### [What the task requires]
Return only the count of lines in the listing below where the word "aqicn" appears.

### [Input data]

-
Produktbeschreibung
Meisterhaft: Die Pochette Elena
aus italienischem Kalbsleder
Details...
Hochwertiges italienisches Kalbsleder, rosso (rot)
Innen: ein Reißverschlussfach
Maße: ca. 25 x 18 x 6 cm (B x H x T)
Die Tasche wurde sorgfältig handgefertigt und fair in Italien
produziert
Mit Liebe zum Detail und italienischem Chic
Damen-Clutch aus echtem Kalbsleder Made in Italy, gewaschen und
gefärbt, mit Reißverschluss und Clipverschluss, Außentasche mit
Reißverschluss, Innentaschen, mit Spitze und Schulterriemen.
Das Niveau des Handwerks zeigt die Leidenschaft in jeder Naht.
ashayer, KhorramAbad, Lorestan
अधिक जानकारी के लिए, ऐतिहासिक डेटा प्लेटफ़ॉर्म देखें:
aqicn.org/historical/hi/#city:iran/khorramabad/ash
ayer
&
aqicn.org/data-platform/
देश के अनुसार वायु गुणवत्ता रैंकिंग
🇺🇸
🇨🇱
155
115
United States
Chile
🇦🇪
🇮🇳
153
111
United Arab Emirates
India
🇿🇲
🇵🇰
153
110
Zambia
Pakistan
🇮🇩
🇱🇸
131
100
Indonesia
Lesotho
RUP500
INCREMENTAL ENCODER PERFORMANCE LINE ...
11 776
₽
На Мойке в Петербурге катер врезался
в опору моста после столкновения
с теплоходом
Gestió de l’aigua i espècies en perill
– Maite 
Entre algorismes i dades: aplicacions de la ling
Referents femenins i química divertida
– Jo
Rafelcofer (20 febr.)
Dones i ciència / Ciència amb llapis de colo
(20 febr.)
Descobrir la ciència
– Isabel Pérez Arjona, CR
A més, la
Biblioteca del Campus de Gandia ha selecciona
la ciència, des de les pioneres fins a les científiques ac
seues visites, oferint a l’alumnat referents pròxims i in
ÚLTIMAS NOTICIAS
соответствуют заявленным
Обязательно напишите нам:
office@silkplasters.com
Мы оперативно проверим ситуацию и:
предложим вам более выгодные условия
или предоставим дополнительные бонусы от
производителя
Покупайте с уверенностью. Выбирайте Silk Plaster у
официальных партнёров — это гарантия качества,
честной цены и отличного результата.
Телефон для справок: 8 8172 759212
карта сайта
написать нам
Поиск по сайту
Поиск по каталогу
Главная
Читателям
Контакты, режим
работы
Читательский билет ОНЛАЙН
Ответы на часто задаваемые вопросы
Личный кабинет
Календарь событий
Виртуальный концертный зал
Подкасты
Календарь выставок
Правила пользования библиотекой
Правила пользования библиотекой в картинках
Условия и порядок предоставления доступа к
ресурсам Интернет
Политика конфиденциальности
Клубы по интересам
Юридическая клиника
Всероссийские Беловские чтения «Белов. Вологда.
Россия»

### [Expected answer]
2